> [WHAT YOU WILL DO] Which of the lines below holds the string "wrist"? Copy every line that does.

> [EXTRACTED ENTRIES]
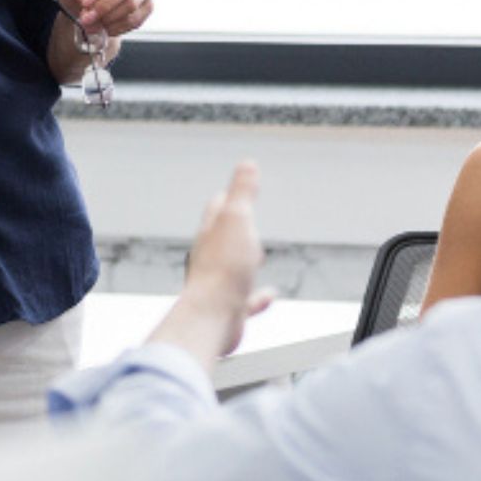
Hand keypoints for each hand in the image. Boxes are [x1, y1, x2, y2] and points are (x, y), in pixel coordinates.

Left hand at [59, 0, 151, 41]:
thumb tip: (86, 1)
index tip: (84, 1)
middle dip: (104, 5)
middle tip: (86, 18)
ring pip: (132, 4)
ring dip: (109, 18)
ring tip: (91, 24)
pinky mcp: (148, 5)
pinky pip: (136, 19)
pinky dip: (118, 27)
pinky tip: (104, 28)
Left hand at [153, 163, 275, 365]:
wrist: (211, 317)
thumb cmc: (223, 269)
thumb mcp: (238, 219)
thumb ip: (243, 192)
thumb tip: (247, 164)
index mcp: (210, 234)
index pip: (216, 209)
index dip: (225, 198)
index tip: (230, 192)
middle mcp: (210, 260)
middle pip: (221, 239)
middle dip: (233, 230)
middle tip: (242, 222)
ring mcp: (219, 286)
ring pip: (232, 270)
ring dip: (244, 262)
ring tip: (256, 257)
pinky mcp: (229, 310)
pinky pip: (246, 301)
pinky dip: (258, 297)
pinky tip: (270, 296)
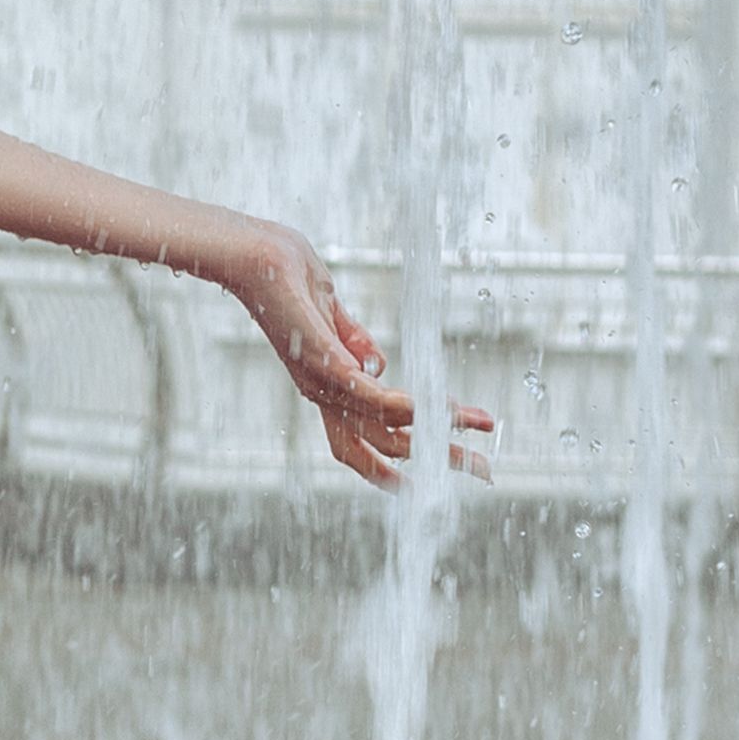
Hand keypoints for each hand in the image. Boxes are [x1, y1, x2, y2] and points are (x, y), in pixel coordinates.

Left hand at [211, 214, 488, 489]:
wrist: (254, 255)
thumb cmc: (287, 279)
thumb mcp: (330, 317)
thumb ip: (354, 345)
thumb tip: (381, 368)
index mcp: (327, 388)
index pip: (360, 445)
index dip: (390, 470)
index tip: (429, 484)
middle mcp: (322, 393)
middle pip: (385, 444)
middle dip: (436, 459)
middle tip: (484, 470)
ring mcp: (320, 379)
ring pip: (387, 421)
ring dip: (439, 426)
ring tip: (482, 424)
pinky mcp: (320, 356)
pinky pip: (365, 392)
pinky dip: (398, 405)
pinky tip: (430, 409)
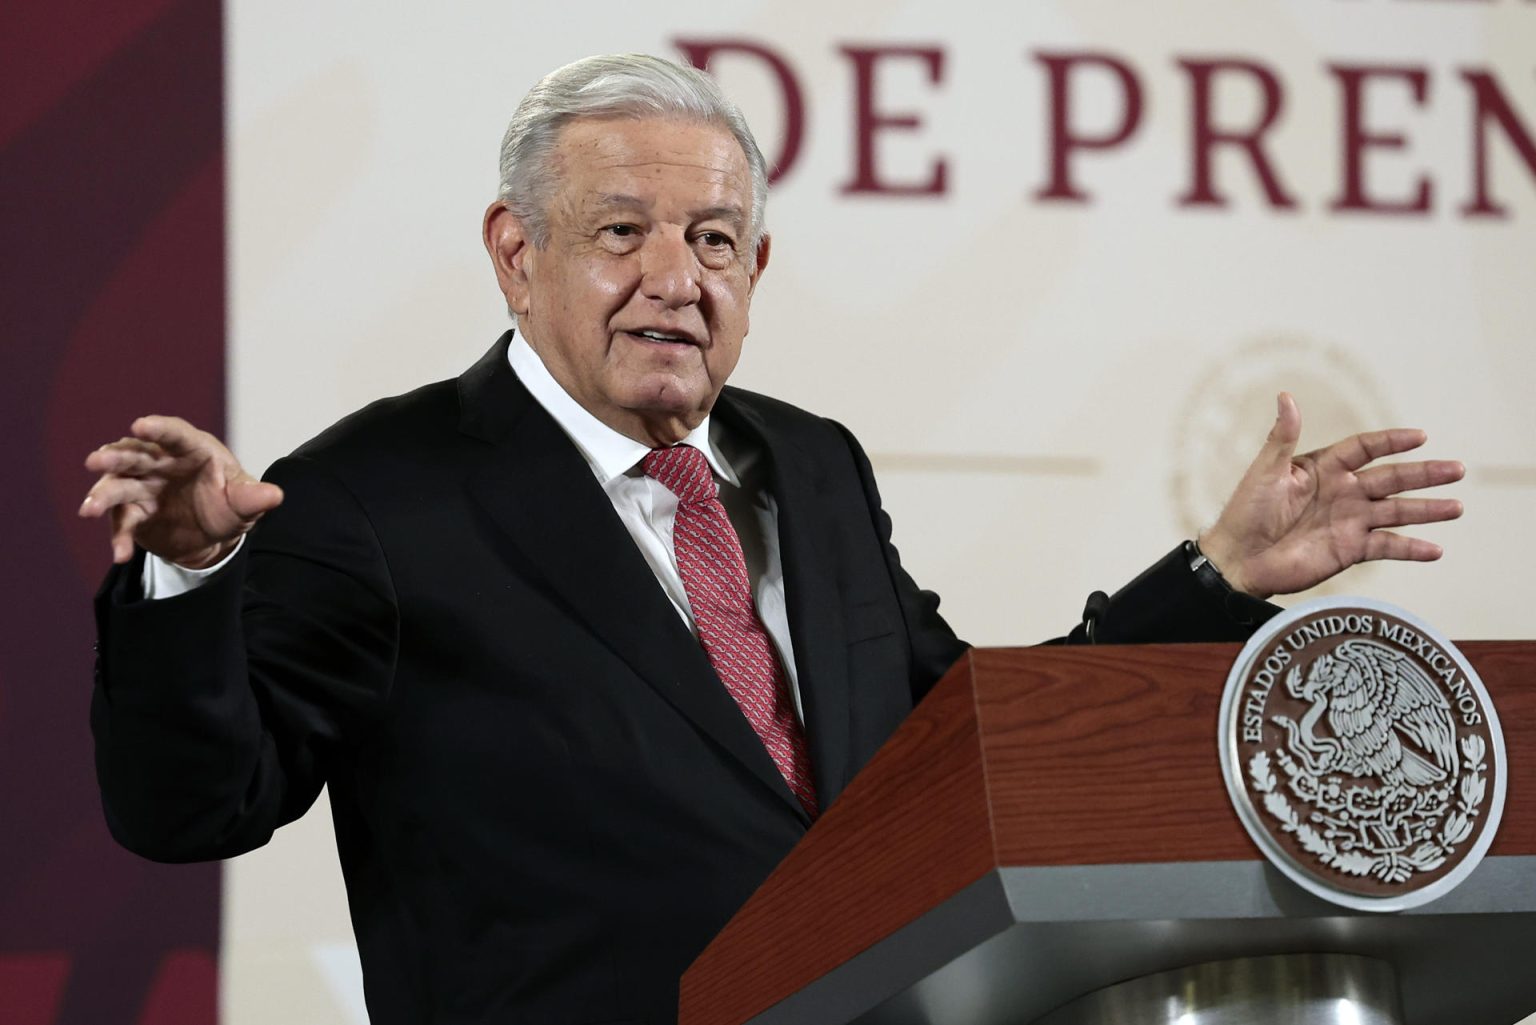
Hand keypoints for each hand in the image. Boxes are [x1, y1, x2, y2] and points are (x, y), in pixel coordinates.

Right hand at [79, 415, 283, 567]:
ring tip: (89, 509)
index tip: (140, 425)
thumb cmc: (230, 504)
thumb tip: (275, 495)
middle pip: (134, 455)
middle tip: (96, 461)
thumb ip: (254, 498)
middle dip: (115, 458)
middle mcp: (161, 463)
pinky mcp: (134, 512)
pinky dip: (119, 538)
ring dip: (102, 495)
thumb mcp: (245, 503)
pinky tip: (120, 555)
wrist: (212, 535)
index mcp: (192, 450)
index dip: (158, 429)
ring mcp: (143, 486)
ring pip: (118, 485)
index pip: (175, 435)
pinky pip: (123, 522)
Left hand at [1197, 393, 1463, 599]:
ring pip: (1396, 511)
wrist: (1238, 559)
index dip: (1391, 441)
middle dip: (1424, 474)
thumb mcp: (1265, 471)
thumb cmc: (1245, 512)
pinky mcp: (1350, 549)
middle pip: (1391, 478)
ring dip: (1427, 510)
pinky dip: (1410, 548)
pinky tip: (1435, 550)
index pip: (1365, 448)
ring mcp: (1349, 521)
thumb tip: (1286, 396)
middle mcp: (1342, 492)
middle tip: (1457, 470)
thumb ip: (1282, 436)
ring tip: (1457, 507)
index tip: (1420, 437)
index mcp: (1323, 468)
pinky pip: (1387, 546)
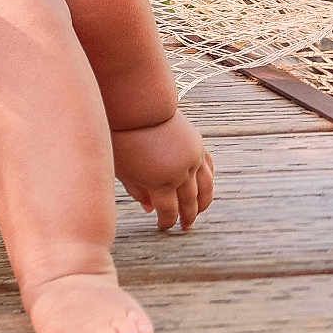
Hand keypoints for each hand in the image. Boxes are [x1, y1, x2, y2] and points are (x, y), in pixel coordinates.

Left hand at [112, 111, 214, 230]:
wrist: (137, 105)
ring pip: (205, 188)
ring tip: (198, 213)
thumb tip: (148, 208)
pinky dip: (208, 180)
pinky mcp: (197, 145)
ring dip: (203, 203)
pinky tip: (204, 187)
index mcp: (160, 181)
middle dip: (187, 217)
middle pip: (188, 202)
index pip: (168, 211)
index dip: (167, 221)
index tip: (164, 227)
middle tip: (185, 227)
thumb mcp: (123, 168)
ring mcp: (192, 158)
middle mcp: (181, 173)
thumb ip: (136, 190)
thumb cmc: (123, 137)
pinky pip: (209, 168)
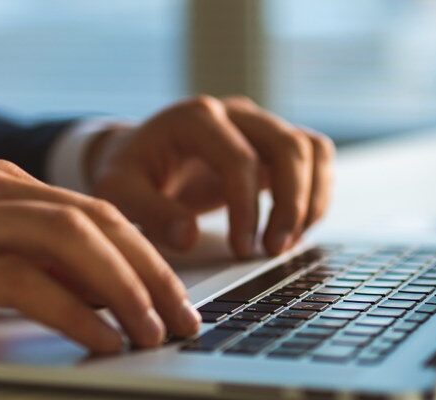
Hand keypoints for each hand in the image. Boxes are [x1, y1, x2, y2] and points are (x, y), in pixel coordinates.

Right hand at [0, 161, 199, 352]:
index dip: (146, 254)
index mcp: (3, 184)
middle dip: (149, 271)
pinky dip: (72, 310)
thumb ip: (35, 266)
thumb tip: (106, 297)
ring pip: (69, 240)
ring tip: (154, 331)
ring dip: (123, 289)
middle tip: (182, 317)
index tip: (177, 296)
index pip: (96, 211)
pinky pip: (23, 280)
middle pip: (95, 220)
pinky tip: (101, 338)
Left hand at [86, 96, 334, 257]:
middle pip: (288, 146)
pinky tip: (295, 229)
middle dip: (290, 204)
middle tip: (273, 250)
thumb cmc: (128, 172)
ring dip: (310, 199)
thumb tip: (188, 237)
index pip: (239, 159)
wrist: (137, 156)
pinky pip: (314, 158)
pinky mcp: (272, 143)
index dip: (247, 208)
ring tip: (287, 243)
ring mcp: (258, 125)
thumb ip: (150, 212)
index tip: (241, 248)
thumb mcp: (119, 191)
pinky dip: (316, 193)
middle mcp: (234, 113)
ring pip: (310, 149)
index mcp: (196, 117)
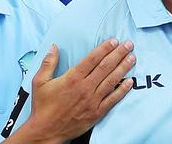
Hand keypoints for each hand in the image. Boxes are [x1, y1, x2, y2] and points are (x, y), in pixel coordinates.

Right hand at [9, 39, 134, 143]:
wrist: (46, 131)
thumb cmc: (43, 107)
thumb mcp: (39, 82)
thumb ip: (48, 63)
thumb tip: (53, 46)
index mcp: (72, 78)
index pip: (92, 59)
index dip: (105, 48)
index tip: (114, 41)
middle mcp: (85, 87)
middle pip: (105, 67)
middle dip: (119, 54)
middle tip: (129, 45)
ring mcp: (92, 100)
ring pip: (111, 80)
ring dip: (123, 68)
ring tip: (132, 58)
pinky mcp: (96, 112)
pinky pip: (113, 99)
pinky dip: (122, 90)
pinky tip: (130, 82)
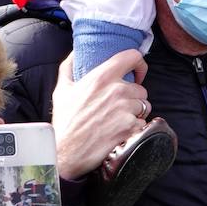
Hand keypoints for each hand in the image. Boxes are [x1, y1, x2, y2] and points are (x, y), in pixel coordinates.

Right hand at [53, 50, 149, 179]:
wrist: (65, 152)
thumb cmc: (64, 121)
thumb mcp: (62, 90)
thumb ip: (69, 67)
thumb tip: (75, 53)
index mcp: (102, 77)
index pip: (132, 57)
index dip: (138, 64)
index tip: (136, 74)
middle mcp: (118, 91)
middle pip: (141, 88)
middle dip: (134, 97)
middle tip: (120, 106)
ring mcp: (126, 110)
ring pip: (144, 106)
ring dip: (136, 113)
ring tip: (120, 120)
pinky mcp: (131, 129)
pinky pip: (143, 124)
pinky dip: (136, 128)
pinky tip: (121, 132)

> [ANSWER TO THIS PROBLEM]
wrist: (211, 317)
wrist: (254, 255)
wrist: (212, 535)
wrist: (1238, 559)
wrist: (137, 105)
wrist: (137, 156)
wrist: (46, 131)
wrist: (65, 152)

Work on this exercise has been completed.